Bernardini filme à froid une humanité qui ne l’est pourtant pas, rappelant les pratiques du Nouveau Roman : ses personnages n’ont pas de nom. Sur l’écran apparaît la tête rougie par le froid de l’homme qui travaille dehors, c’est le Jardinier numéro 1 ou le Jeune jardinier. Quelques transgressions au principe, et apparaît le Jardinier orphelin. Jamais de pathos (« Je déteste l’affectif »), mais plutôt une impression de grande distance entre l’artiste et ses personnages, qui oscillent entre consentement et manipulation. Aux limites de l’absurde, il tisse son univers étrange, saturé d’images froides et d’histoires formelles. Un manque délibéré d’humanité qui laisse la place à l’interrogation. « Peut-être est-ce la peur de vivre réellement… » Laboratoire d’expériences formelles pour un art délibérément hyperconceptuel, sa démarche répétitive et obsessionnelle voisine la thérapie. On regrette presque que l’immense potentiel de départ ne déborde pas au final sur plus de créativité. La relation aux jardiniers est pourtant personnelle : « On parle de la pluie et du beau temps, de leur famille. Je ne parle jamais de moi. Je viens d’un milieu ouvrier, je m’intéresse donc à un milieu que je connais. Je pourrais faire la même chose avec les vernissages d’expos ou des médecins dans leur cabinet mais je ne serais pas à l’aise. Le choix n’est pas neutre. Je me sens bien avec eux, on a un rapport sain et de respect. » L’habitude, le rituel deviennent des centres d’intérêt exclusifs. « J’aime insister dans un même endroit, pour capter une habitude, comme on se lève tous les matins. On mange, on baise, on fume, on regarde des films, on vit. Je fais rentrer cette habitude dans mon quotidien. »

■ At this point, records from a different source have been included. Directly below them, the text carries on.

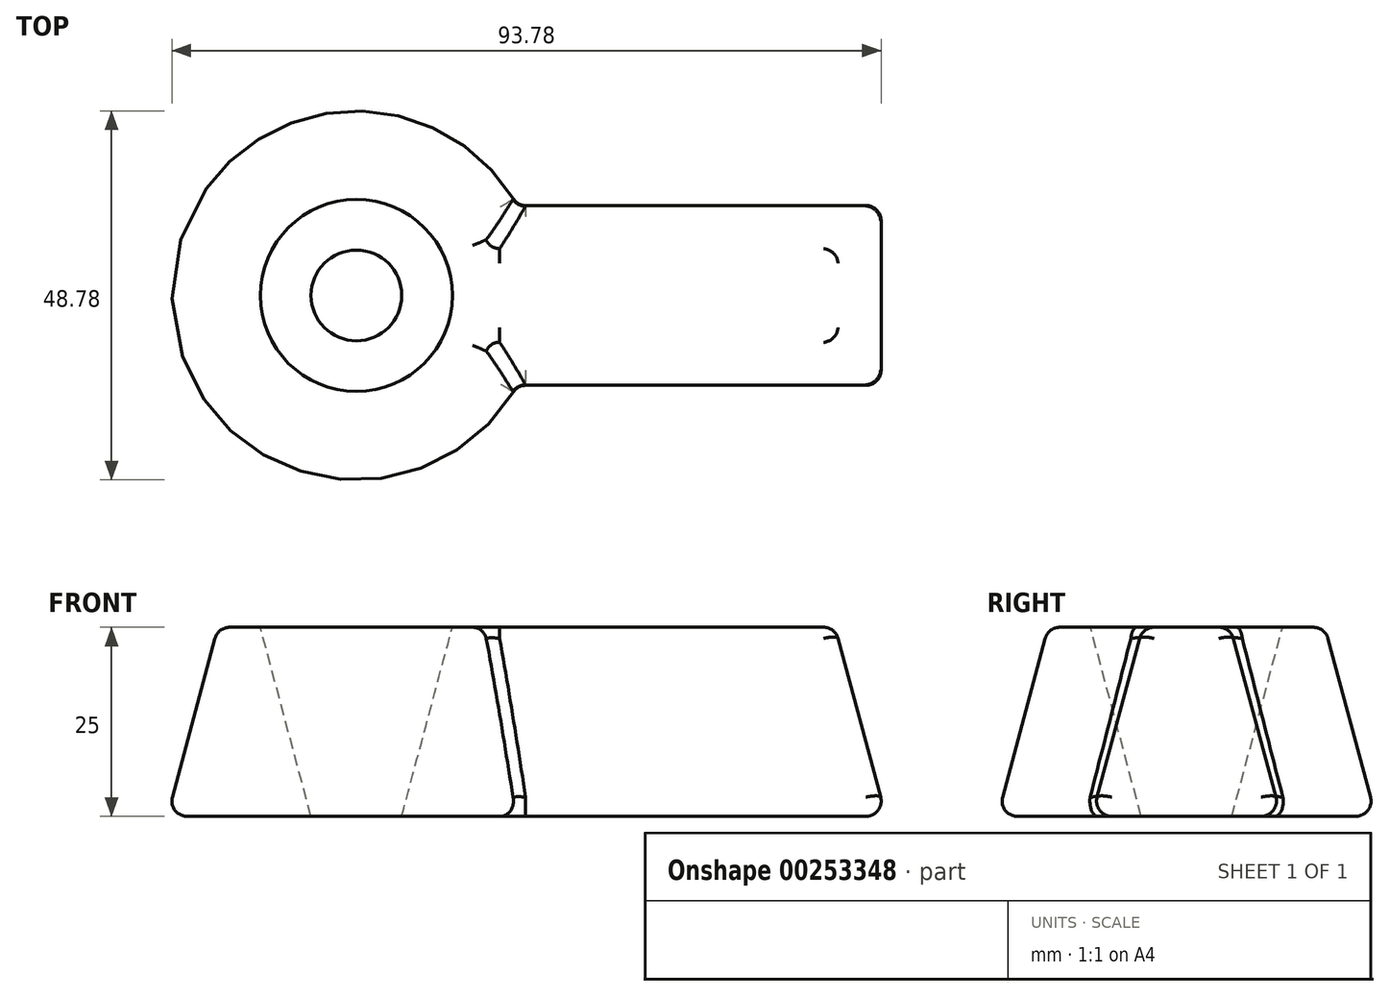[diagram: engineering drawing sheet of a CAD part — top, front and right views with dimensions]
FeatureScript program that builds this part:
annotation { "Feature Type Name" : "Feature", "Feature Type Description" : "" }
export const myFeature = defineFeature(function(context is Context, id is Id, definition is map)
    precondition{}
    {
        {
            var Q0;
            Q0=qCreatedBy(makeId("Top.planeOp"),FACE);
            var sketch = newSketch(context, id + "F0", { "sketchPlane" : qUnion([Q0])});
            skCircle(sketch, "E0", {"center": v(0, 0) * mm, "radius": 25 * mm});
            skLineSegment(sketch, "E1.bottom", {"start": v(0, 12.5) * mm, "end": v(70, 12.5) * mm});
            skLineSegment(sketch, "E1.top", {"start": v(0, -12.5) * mm, "end": v(70, -12.5) * mm});
            skLineSegment(sketch, "E1.left", {"start": v(0, 12.5) * mm, "end": v(0, -12.5) * mm});
            skLineSegment(sketch, "E1.right", {"start": v(70, 12.5) * mm, "end": v(70, -12.5) * mm});
            skCircle(sketch, "E2", {"center": v(0, 0) * mm, "radius": 6 * mm});
            skSolve(sketch);
        }
        {
            var Q0;
            Q0 = qSketchRegion(id + "F0", true);
            extrude(context, id + "F1", {"entities" : qUnion([Q0]), "depth" : 25 * mm, "hasDraft" : true, "draftAngle" : 15 * degree, "draftPullDirection" : true});
        }
        {
            var Q0;
            Q0=makeQuery(id+"F1.opExtrude","SWEPT_EDGE",EDGE,{"disambiguationData":[OSD([sQuery(id+"F0.wireOp",EDGE,"E0"),sQuery(id+"F0.wireOp",EDGE,"E1.top")])]});
            var Q1;
            Q1=makeQuery(id+"F1.opExtrude","SWEPT_EDGE",EDGE,{"disambiguationData":[OSD([sQuery(id+"F0.wireOp",EDGE,"E0"),sQuery(id+"F0.wireOp",EDGE,"E1.bottom")])]});
            var Q2;
            Q2=makeQuery(id+"F1.opExtrude","SWEPT_EDGE",EDGE,{"disambiguationData":[OSD([sQuery(id+"F0.wireOp",EDGE,"E1.bottom"),sQuery(id+"F0.wireOp",EDGE,"E1.right")])]});
            var Q3;
            Q3=makeQuery(id+"F1.opExtrude","SWEPT_EDGE",EDGE,{"disambiguationData":[OSD([sQuery(id+"F0.wireOp",EDGE,"E1.top"),sQuery(id+"F0.wireOp",EDGE,"E1.right")])]});
            fillet(context, id + "F2", {"entities" : qUnion([Q0, Q1, Q2, Q3]), "radius" : 2 * mm, "tangentPropagation" : true, "allowEdgeOverflow" : false});
        }
        {
            var Q0;
            Q0=makeQuery(id+"F1.opExtrude","CAP_EDGE",EDGE,{"disambiguationData":[OSD([sQuery(id+"F0.wireOp",EDGE,"E1.bottom")])],"isStart":false});
            var Q1;
            Q1=makeQuery(id+"F1.opExtrude","CAP_EDGE",EDGE,{"disambiguationData":[OSD([sQuery(id+"F0.wireOp",EDGE,"E1.bottom")])],"isStart":true});
            fillet(context, id + "F3", {"entities" : qUnion([Q0, Q1]), "radius" : 2 * mm, "tangentPropagation" : true, "allowEdgeOverflow" : false});
        }
    });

L’orientation conceptuelle de son travail facilite le discours. « On a encore des idées reçues sur l’art. L’art, c’est comment mettre en scène n’importe quelle situation. C’est la forme qui compte, et la relation entre le public et celui qui le fait. Après, on peut dire que ça ressemble à Strip-tease… Mon travail tourne autour de la question de comment représenter aujourd’hui.« Sa manière de montrer emprunte d’ailleurs toutes les directions : à Overgaden, pour l’exposition « Pinpoint », il évacue histoires et textes pour accrocher des dessins de jardiniers au marqueur noir sur les murs ; à Nantes, le visiteur est convié à démarrer une machine d’où sortiront trois histoires racontées par l’artiste. En Suisse, il montre ses vidéos dans une salle de cinéma. A Paris, il investit les cabines téléphoniques via le 3672 où l’auditeur peut écouter sept jours sur sept les histoires du parc municipal Bellevue et, dernière opération en date, la bouche de métro République qui sera dès la rentrée le lieu de rendez-vous pour des histoires à un rythme hebdomadaire durant toute la durée de l’exposition.